WHAT NEEDS TO BE DONE: In the entries that follow, the lines from the one with "on December 16, 2016, 9:27 pm" through the one with "Flex Cable Supplier" are the ones to write out, exactly and with both ends included. Nothing else should appear.

DATA FOR REVIEW:
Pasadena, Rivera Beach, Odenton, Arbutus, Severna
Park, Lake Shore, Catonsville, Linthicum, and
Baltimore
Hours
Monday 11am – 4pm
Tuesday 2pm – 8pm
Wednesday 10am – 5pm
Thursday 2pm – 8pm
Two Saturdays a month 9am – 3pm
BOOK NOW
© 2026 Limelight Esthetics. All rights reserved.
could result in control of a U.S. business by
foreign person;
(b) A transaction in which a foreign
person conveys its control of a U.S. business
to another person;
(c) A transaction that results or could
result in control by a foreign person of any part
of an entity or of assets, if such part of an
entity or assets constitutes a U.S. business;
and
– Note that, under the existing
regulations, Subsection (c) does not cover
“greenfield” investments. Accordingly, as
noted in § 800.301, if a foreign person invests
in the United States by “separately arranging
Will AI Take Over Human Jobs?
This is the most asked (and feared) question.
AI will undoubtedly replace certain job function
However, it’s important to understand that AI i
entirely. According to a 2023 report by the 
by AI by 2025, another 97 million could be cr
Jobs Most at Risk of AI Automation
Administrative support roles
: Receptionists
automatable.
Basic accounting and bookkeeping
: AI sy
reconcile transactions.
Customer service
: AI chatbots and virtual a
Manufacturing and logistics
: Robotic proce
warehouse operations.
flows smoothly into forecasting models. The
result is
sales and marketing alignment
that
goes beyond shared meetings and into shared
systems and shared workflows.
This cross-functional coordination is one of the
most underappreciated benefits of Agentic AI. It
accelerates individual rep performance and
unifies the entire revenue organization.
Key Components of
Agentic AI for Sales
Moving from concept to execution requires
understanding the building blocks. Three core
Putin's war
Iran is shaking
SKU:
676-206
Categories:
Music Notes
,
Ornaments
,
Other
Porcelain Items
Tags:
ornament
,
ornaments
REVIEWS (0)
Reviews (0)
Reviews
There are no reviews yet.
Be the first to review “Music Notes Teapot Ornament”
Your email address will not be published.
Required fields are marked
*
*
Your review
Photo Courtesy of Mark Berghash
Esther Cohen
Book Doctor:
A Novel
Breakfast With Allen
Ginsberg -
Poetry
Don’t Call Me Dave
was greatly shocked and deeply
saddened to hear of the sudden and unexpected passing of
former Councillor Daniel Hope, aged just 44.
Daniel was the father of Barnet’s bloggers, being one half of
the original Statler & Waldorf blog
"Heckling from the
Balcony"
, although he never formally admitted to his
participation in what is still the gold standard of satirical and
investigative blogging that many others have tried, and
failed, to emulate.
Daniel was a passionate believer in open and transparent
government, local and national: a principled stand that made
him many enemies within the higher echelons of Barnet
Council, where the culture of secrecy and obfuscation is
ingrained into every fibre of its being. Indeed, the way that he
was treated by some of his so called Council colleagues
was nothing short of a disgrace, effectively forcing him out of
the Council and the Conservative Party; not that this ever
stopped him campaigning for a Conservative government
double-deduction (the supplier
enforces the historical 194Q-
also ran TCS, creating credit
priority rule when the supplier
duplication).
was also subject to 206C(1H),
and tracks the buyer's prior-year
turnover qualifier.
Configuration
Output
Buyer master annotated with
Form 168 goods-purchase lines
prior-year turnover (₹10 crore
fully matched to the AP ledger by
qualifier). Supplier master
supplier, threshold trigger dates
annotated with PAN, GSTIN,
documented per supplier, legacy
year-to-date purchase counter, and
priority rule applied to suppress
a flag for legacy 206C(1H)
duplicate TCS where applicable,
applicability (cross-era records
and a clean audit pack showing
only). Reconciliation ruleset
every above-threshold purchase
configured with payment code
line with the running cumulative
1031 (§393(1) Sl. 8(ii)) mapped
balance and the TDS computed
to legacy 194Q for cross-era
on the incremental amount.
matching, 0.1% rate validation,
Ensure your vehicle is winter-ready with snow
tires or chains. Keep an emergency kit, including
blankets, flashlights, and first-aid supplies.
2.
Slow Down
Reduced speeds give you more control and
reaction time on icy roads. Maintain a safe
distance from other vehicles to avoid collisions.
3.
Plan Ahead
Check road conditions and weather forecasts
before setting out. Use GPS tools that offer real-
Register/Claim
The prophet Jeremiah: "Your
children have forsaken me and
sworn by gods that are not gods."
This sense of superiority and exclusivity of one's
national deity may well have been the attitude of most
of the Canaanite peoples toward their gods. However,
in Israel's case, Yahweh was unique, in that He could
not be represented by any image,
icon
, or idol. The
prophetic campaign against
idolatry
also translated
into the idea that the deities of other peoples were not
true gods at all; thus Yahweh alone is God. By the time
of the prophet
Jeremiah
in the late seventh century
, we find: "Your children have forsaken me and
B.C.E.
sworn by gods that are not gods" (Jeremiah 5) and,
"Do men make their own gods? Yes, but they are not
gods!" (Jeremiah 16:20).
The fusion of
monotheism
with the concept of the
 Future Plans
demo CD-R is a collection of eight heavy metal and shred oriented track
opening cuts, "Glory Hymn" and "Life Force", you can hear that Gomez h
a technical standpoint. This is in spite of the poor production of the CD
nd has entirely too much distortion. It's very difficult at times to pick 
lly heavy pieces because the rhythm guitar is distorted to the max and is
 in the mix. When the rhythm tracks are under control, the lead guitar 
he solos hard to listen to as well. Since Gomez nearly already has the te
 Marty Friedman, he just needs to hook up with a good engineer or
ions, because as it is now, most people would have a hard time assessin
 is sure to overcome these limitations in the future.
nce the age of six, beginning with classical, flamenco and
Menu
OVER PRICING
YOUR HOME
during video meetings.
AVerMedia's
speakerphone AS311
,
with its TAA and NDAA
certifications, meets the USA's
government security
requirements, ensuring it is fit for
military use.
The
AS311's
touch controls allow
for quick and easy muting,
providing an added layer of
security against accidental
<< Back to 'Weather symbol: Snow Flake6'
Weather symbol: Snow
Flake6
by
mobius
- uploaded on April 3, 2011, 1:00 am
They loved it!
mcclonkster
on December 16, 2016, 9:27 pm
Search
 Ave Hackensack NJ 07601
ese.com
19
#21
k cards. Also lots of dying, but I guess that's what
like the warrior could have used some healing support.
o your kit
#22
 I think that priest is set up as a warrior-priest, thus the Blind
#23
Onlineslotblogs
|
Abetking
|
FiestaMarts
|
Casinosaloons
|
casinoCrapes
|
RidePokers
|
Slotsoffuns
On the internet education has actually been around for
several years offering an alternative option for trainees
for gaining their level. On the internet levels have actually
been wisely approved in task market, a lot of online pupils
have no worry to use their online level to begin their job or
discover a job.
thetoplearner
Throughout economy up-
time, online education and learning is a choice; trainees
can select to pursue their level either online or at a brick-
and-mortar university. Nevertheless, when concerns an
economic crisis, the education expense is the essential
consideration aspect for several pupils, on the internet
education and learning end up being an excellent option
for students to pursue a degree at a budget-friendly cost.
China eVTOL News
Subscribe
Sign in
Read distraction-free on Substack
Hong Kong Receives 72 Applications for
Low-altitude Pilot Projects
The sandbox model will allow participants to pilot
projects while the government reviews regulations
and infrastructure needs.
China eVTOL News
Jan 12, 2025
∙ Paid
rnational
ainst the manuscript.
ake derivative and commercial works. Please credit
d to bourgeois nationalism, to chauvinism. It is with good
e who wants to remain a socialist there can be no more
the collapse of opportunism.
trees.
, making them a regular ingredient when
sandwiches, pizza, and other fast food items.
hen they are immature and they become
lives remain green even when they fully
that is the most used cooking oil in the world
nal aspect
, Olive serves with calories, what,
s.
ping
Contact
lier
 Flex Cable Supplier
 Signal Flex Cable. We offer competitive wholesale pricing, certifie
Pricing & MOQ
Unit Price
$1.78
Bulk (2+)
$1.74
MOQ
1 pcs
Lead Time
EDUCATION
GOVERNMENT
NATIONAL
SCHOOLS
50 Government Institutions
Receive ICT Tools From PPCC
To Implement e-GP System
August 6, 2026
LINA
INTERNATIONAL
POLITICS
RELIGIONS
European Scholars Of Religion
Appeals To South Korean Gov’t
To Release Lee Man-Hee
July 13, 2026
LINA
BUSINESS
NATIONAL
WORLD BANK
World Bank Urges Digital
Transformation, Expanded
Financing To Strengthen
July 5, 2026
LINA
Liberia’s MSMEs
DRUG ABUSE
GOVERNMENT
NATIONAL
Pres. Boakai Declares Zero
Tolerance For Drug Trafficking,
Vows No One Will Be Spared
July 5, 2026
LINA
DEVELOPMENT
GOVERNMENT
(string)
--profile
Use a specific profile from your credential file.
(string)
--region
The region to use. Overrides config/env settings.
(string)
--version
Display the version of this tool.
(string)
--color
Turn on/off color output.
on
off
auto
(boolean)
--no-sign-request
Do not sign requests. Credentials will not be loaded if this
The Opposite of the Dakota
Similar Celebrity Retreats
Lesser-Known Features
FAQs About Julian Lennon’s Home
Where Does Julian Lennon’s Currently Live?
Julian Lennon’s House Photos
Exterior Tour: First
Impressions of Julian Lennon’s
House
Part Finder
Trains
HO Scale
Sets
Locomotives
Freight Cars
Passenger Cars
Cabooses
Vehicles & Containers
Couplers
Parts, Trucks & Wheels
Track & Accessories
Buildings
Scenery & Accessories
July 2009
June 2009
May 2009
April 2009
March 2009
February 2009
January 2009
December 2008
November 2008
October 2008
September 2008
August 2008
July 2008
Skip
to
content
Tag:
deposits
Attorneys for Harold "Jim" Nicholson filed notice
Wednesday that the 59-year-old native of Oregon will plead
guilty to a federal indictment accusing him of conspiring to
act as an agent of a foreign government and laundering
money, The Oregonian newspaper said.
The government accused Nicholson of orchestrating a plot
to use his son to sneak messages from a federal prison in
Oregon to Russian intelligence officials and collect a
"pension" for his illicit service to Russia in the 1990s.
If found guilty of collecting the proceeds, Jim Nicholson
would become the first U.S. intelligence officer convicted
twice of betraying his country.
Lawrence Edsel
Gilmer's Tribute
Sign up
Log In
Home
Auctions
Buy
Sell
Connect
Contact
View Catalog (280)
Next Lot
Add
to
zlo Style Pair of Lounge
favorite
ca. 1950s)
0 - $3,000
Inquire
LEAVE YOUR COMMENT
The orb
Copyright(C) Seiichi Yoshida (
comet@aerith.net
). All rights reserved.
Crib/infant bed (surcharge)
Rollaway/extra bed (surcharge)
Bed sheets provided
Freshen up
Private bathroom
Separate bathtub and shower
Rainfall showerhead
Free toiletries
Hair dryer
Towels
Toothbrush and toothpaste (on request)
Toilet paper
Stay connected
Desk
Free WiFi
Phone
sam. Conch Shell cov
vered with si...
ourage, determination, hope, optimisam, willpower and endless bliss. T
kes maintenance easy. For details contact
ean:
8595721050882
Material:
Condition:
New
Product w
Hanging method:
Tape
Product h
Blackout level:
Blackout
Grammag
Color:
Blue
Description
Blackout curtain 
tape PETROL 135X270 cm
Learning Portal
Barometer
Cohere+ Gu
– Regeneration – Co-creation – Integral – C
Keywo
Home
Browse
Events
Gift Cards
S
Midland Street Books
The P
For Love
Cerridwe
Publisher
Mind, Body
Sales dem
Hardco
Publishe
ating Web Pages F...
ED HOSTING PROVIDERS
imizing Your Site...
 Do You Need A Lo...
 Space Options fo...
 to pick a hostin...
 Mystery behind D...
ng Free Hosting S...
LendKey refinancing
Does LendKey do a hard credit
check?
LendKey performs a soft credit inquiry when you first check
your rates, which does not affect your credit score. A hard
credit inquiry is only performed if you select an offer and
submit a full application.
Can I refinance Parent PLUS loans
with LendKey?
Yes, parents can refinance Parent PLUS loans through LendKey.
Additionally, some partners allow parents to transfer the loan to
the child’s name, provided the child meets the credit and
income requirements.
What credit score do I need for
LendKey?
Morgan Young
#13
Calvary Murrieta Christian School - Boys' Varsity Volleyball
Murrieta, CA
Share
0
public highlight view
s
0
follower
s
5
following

WRITTEN ANSWER:
on December 16, 2016, 9:27 pm
Search
 Ave Hackensack NJ 07601
ese.com
19
#21
k cards. Also lots of dying, but I guess that's what
like the warrior could have used some healing support.
o your kit
#22
 I think that priest is set up as a warrior-priest, thus the Blind
#23
Onlineslotblogs
|
Abetking
|
FiestaMarts
|
Casinosaloons
|
casinoCrapes
|
RidePokers
|
Slotsoffuns
On the internet education has actually been around for
several years offering an alternative option for trainees
for gaining their level. On the internet levels have actually
been wisely approved in task market, a lot of online pupils
have no worry to use their online level to begin their job or
discover a job.
thetoplearner
Throughout economy up-
time, online education and learning is a choice; trainees
can select to pursue their level either online or at a brick-
and-mortar university. Nevertheless, when concerns an
economic crisis, the education expense is the essential
consideration aspect for several pupils, on the internet
education and learning end up being an excellent option
for students to pursue a degree at a budget-friendly cost.
China eVTOL News
Subscribe
Sign in
Read distraction-free on Substack
Hong Kong Receives 72 Applications for
Low-altitude Pilot Projects
The sandbox model will allow participants to pilot
projects while the government reviews regulations
and infrastructure needs.
China eVTOL News
Jan 12, 2025
∙ Paid
rnational
ainst the manuscript.
ake derivative and commercial works. Please credit
d to bourgeois nationalism, to chauvinism. It is with good
e who wants to remain a socialist there can be no more
the collapse of opportunism.
trees.
, making them a regular ingredient when
sandwiches, pizza, and other fast food items.
hen they are immature and they become
lives remain green even when they fully
that is the most used cooking oil in the world
nal aspect
, Olive serves with calories, what,
s.
ping
Contact
lier
 Flex Cable Supplier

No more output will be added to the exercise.